Discrete about our sexuality in Sparkhill
2007
Gill and Betty live in Sparkhill, a predominantly Muslim area.
GILL :
“Initially we were living in two houses, for a time I moved into
Betty’s because her children were quite young and then when we decided
that the children really should fend for themselves and since they
weren’t moving out we moved in here together.”
G: “We haven’t
really experienced any problems with living in this road. This bit of
Sparkhill is predominantly Pakistani Muslim, but not entirely and we
have got people in this street from many different parts of the world.

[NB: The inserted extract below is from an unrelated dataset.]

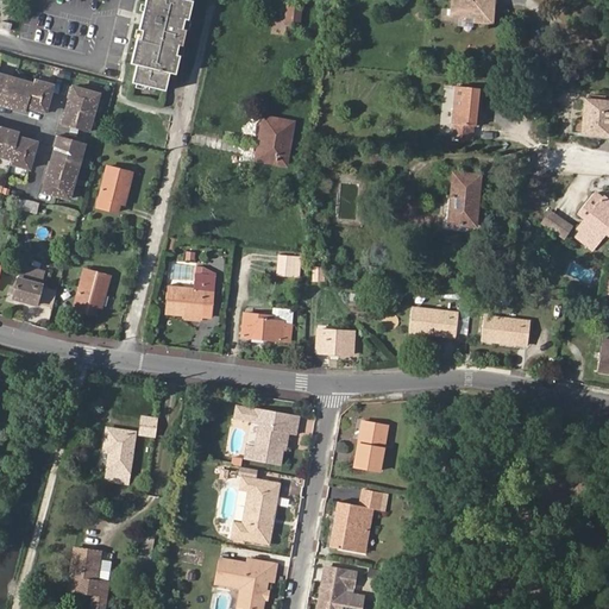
[(144,0),(130,64),(137,66),(132,83),(165,90),(169,73),(175,75),(193,1),(187,0),(186,0),(144,0)]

The minuses are things like rubbish and noise. The pluses are very
friendly neighbours; people whose commitment is really to their
families and not necessarily to conspicuous consumption.”
Betty: “It’s
quite a safe neighbourhood. There’s people out on the streets day and
night for legitimate reasons. Partly because we have a lot of shift and
restaurant workers but partly because a number of families on the road
and in the area have more than one house within their extended family,
so people wandering up and down the road with casserole dishes and
children and video tapes is quite normal. So there are people out on
foot quite a lot as opposed to a lot of whiter areas of Birmingham
where people come out, get into their car and go away.”
G: “Round
here you couldn’t walk along the street without meeting people all the
time and people are generally very friendly and supportive. The fact
that we were then living between two houses was quite normal for this
street and there are shops open late.”
G: “In many ways we feel
comfortable here most of the time but we have to be discrete about our
sexuality. I don’t know which neighbours know and which don’t.”
B:
“Most of my women neighbours don’t speak much English. The invisibility
that older women have is an advantage and especially older women with
children and so there may be neighbours who are just assuming that it
is two divorced women. In fact I have had neighbours say things like
‘It is good for friends to live together, it is not good for women to
live on their own’.”
B: “Certainly some of the white neighbours
know, a rather bluff sort of man did comment ‘Your kids have turned out
rather well, surprising really’, but that may have also been about them
being adopted as older kids.”
G: “The chap who made that little
speech to me once about there being many different ways to live and not
being into judging was probably significant.”